/cat-or-dog

Image classification benchmarking 🧑🏽‍⚖️ Hopefield Networks vs CNN across different augmentations 🧬

Primary LanguageJupyter NotebookMIT LicenseMIT

ML Cats vs Dogs

Team project for statistical methods exam

Instructions

Neural Networks

Use Tensorflow 2 to train a neural network for the binary classification of cats and dogs based on images from this dataset. Images must be transformed from JPG to RGB (or grayscale) pixel values and scaled down. Experiment with different network architectures and training parameters documenting their influence of the final predictive performance. Use 5-fold cross validation to compute your risk estimates. While the training loss can be chosen freely, the reported cross-validated estimates must be computed according to the zero-one loss.

Content

Dataset may contain corrupted images, see tensorflow/datasets#2188

  1. Check which images are incompatible with Tensorflow2 by running filter.py; a files.to.delete.txt will be generated.
  2. You can remove those images by using the utilities module as follow:
    import utilities as ff
    ff.delete_from_list()

Notes

Cross validation is most useful when the dataset is relatively small (hundreds, maybe thousands of training examples). When the dataset is large, training can already take hours. Using cross validation will result in multiplying the training time by the number of folds, but won’t give you much benefit.

The reason cross validation is useful is because when you have a small number of examples to work with, you run the risk of “missing something important” when you’re unable to train on 20% of your data because you’re using it for testing. But as the dataset size increases, you are statistically less likely to encounter this problem.

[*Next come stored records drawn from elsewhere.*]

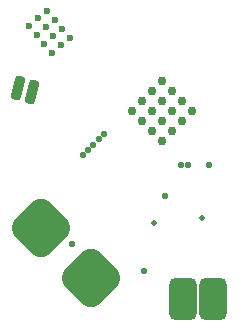
<source format=gbs>
G04*
G04 #@! TF.GenerationSoftware,Altium Limited,Altium Designer,20.1.7 (139)*
G04*
G04 Layer_Color=16711935*
%FSLAX44Y44*%
%MOMM*%
G71*
G04*
G04 #@! TF.SameCoordinates,99CDB543-8891-4245-8F14-29871282C811*
G04*
G04*
G04 #@! TF.FilePolarity,Negative*
G04*
G01*
G75*
%ADD123C,0.5500*%
%ADD124C,0.5000*%
%ADD125C,0.6000*%
%ADD126C,0.7600*%
G04:AMPARAMS|DCode=142|XSize=3.6mm|YSize=2.4mm|CornerRadius=0.625mm|HoleSize=0mm|Usage=FLASHONLY|Rotation=90.000|XOffset=0mm|YOffset=0mm|HoleType=Round|Shape=RoundedRectangle|*
%AMROUNDEDRECTD142*
21,1,3.6000,1.1500,0,0,90.0*
21,1,2.3500,2.4000,0,0,90.0*
1,1,1.2500,0.5750,1.1750*
1,1,1.2500,0.5750,-1.1750*
1,1,1.2500,-0.5750,-1.1750*
1,1,1.2500,-0.5750,1.1750*
%
%ADD142ROUNDEDRECTD142*%
G04:AMPARAMS|DCode=143|XSize=2.04mm|YSize=0.86mm|CornerRadius=0.24mm|HoleSize=0mm|Usage=FLASHONLY|Rotation=75.000|XOffset=0mm|YOffset=0mm|HoleType=Round|Shape=RoundedRectangle|*
%AMROUNDEDRECTD143*
21,1,2.0400,0.3800,0,0,75.0*
21,1,1.5600,0.8600,0,0,75.0*
1,1,0.4800,0.3854,0.7043*
1,1,0.4800,-0.0184,-0.8026*
1,1,0.4800,-0.3854,-0.7043*
1,1,0.4800,0.0184,0.8026*
%
%ADD143ROUNDEDRECTD143*%
G04:AMPARAMS|DCode=144|XSize=4.1mm|YSize=4.1mm|CornerRadius=1.05mm|HoleSize=0mm|Usage=FLASHONLY|Rotation=45.000|XOffset=0mm|YOffset=0mm|HoleType=Round|Shape=RoundedRectangle|*
%AMROUNDEDRECTD144*
21,1,4.1000,2.0000,0,0,45.0*
21,1,2.0000,4.1000,0,0,45.0*
1,1,2.1000,1.4142,0.0000*
1,1,2.1000,0.0000,-1.4142*
1,1,2.1000,-1.4142,0.0000*
1,1,2.1000,0.0000,1.4142*
%
%ADD144ROUNDEDRECTD144*%
D123*
X-1500Y-105000D02*
D03*
X-35250Y11000D02*
D03*
X29750Y-15000D02*
D03*
X35750D02*
D03*
X53500D02*
D03*
X-53500Y-7000D02*
D03*
X-49000Y-2500D02*
D03*
X-44500Y2000D02*
D03*
X-40000Y6500D02*
D03*
X16000Y-41500D02*
D03*
X-62500Y-82000D02*
D03*
D124*
X47606Y-60084D02*
D03*
X6500Y-64000D02*
D03*
D125*
X-64448Y92437D02*
D03*
X-72108Y86009D02*
D03*
X-79769Y79581D02*
D03*
X-70876Y100098D02*
D03*
X-78536Y93670D02*
D03*
X-86196Y87242D02*
D03*
X-77304Y107758D02*
D03*
X-84964Y101330D02*
D03*
X-92624Y94902D02*
D03*
X-83731Y115419D02*
D03*
X-91392Y108991D02*
D03*
X-99052Y102563D02*
D03*
D126*
X38902Y30524D02*
D03*
X30416Y22039D02*
D03*
X21931Y13554D02*
D03*
X13446Y5068D02*
D03*
X30416Y39009D02*
D03*
X21931Y30524D02*
D03*
X13446Y22039D02*
D03*
X4961Y13554D02*
D03*
X21931Y47495D02*
D03*
X13446Y39009D02*
D03*
X4961Y30524D02*
D03*
X-3525Y22039D02*
D03*
X13446Y55980D02*
D03*
X4961Y47495D02*
D03*
X-3525Y39009D02*
D03*
X-12010Y30524D02*
D03*
D142*
X31240Y-128520D02*
D03*
X56640D02*
D03*
D143*
X-96782Y46937D02*
D03*
X-108373Y50042D02*
D03*
D144*
X-46445Y-110661D02*
D03*
X-88871Y-68235D02*
D03*
M02*

</source>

Deep learning models only really make sense when you have a lot of training data to work with. So if your dataset is small enough that you can afford to use cross validation, you’re probably overfitting and should use a less complex model.

We must not yet assume that performance on the validation data is the “real” performance of each model. At this point we introduce the last step, accompanied by the test dataset. We use the model to classify the test data and calculate the test error metrics.

This sounds like we’re doing the same thing all over again, just using the test set — but why? The best model (in terms of highest accuracy) after validation may be good, but there it is also likely that one model may have benefited from being more suitable for the random pattern in the validation data — the random effects — and this, only by chance.

This is not what we want to measure our models on, we do not want to choose a model, assuming it is better, but in reality the model only outperformed simply due to luck. For this reason, the test set introduces another layer that minimizes chances that a model benefits from pure randomness.